Tables will show invocation details per action in this row. Invocation counts, errors recorded and duration statistics are shown in separate tables.

all invocations table

  • Add a new row.
  • Set and display row name as “Invocations Per Action”.
  • Add a “Table” panel to the row.
  • Configure metric query for chart:
ibm.public.cloud-functions.$region.$namespace.*.*.error
.scale(0).offset(1).groupByNode(5, sum)
  • Set the following options.
    • General -> Info -> Title = Invocations (All)
    • Options -> Data -> Table Transform = Time series aggregations
    • Options -> Data -> Columns = Total
    • Options -> Column Styles -> Decimals = 0

error invocations table

  • Duplicate the “Invocations (All)" chart in the row.
  • Configure metric query for chart:
ibm.public.cloud-functions.$region.$namespace.*.*.error.groupByNode(5, sum)
  • Set the following options.
    • General -> Info -> Title = Invocations (Errors)

duration statistics table

  • Duplicate the “Invocations (Errors)" chart in the row.

▶ [What this exercise asks]
1 > In the dashboard instructions, what value is given for the Table Transform option of the Invocations (All) table?
2 > Update the dashboard instructions from "all invocations table" to "Title = Invocations (All)", replacing "Invocations Per Action" with "Action Invocation Details".
3 > Condense the paragraph of the dashboard instructions beginning "Tables will show invocation details" into one sentence.
The rows that come next are separate material and have no connection to the dashboard instructions.

▶ [Entries shown]
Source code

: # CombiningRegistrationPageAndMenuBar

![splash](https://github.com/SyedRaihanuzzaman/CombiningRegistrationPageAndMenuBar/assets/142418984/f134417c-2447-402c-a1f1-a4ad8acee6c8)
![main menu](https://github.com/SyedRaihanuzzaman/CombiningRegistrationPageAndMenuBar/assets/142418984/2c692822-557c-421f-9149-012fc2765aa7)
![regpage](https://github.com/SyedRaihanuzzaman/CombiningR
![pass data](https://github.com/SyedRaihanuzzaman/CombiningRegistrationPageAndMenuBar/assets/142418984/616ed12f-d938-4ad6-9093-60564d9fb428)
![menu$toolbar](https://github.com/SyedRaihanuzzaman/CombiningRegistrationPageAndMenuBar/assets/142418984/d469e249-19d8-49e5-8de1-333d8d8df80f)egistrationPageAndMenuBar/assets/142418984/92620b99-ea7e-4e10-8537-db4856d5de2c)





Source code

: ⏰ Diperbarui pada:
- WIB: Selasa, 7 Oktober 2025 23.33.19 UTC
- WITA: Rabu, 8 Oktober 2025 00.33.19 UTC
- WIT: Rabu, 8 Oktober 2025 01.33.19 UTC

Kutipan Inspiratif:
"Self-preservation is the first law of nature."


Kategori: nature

▶ [Answers for each item]
1 > Time series aggregations

2 >
all invocations table

  • Add a new row.
  • Set and display row name as “Action Invocation Details”.
  • Add a “Table” panel to the row.
  • Configure metric query for chart:
ibm.public.cloud-functions.$region.$namespace.*.*.error
.scale(0).offset(1).groupByNode(5, sum)
  • Set the following options.
    • General -> Info -> Title = Invocations (All)

3 > This row shows per-action invocation details, with invocation counts, recorded errors and duration statistics each in a separate table.